I first met Victoria in 1994 when she was applying her talents to my clients’ homes. At the time, she specialized in painted faux effects, murals, Venetian plaster, and furniture gilding. Her subtle and tasteful hand always left spaces more beautiful, interesting and dimensional.

During the past few years, Victoria has become intrigued with Verre Églomisé. The pieces she will be displaying at the Showcase have an enchanting and almost-mystical quality. Her process includes a few more steps to what I’ve previously described. Victoria first designs and draws the shape of a sconce (for example) on glass and then engages artisan glass-cutter, Eric Hansen, to cut the shape by hand. He does this and also adds beveled cuts where appropriate.
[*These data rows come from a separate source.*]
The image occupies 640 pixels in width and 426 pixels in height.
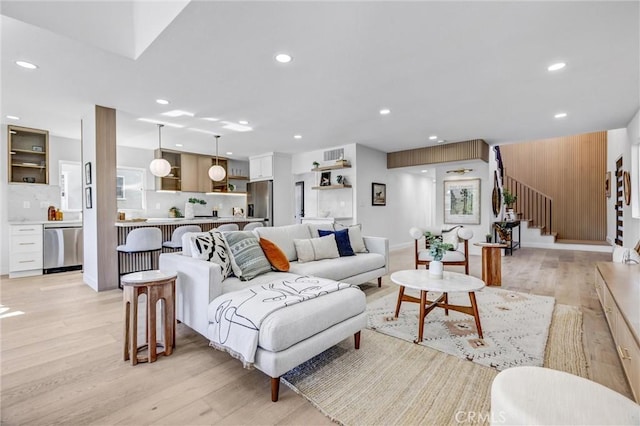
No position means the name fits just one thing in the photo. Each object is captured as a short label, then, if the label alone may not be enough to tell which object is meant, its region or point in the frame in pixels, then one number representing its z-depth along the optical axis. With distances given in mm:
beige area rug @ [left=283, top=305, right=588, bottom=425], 1591
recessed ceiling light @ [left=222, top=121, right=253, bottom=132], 5113
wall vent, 6866
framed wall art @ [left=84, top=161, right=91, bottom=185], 4309
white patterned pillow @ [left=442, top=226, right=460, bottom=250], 4504
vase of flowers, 2725
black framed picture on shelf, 7066
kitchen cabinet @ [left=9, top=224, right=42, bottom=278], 4797
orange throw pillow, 2986
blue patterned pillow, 2686
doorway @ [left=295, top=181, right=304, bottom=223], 7918
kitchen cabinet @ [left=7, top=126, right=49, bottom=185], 5146
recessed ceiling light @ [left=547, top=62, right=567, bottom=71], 2912
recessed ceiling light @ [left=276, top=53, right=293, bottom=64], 2725
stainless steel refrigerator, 7559
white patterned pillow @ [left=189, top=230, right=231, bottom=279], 2566
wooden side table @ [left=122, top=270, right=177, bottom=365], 2125
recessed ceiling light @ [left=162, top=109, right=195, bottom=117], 4367
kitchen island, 4359
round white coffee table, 2443
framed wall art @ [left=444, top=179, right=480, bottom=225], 6871
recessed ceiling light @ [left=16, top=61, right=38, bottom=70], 2920
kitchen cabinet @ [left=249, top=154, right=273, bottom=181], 7688
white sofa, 1713
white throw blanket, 1768
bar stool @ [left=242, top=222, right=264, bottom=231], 5197
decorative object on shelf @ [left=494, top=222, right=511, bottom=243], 7109
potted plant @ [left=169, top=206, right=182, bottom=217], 7279
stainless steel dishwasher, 5082
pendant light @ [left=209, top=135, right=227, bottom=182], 6234
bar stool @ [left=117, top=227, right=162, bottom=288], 4004
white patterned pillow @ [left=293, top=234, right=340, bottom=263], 3516
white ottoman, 898
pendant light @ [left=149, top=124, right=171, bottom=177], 5305
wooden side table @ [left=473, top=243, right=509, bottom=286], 4180
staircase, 8852
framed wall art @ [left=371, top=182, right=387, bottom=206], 7172
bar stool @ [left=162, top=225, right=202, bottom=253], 4523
The bevels, in turn, create additional layers and facets of reflection.

Once the glass has been prepared, Victoria applies the leaf and then burnishes it until it is smooth and reflective. She also burnishes until just the right amount of leaf has been removed to create an interesting, organic pattern. As she describes, “I then hand paint on top of the burnished leaf. Sometimes I will then add another layer of leaf on top of the painted design and burnish again. I may even follow that layer with more hand painting.” Victoria describes the unique glow and effect these dimensions create, “All of these layers reveal themselves in unexpected ways when lit from the front. They pop out. It’s kind of magical.”

To make her Verre Églomisé even more stunning and unique, Victoria sometimes adds crystal beads. She calls these bejeweled pieces “her ladies”.

One must see Verre Églomisé in person to truly appreciate its ever-changing effects. It seems fitting that such a challenging and complicated technique warrants its challenging and complicated name.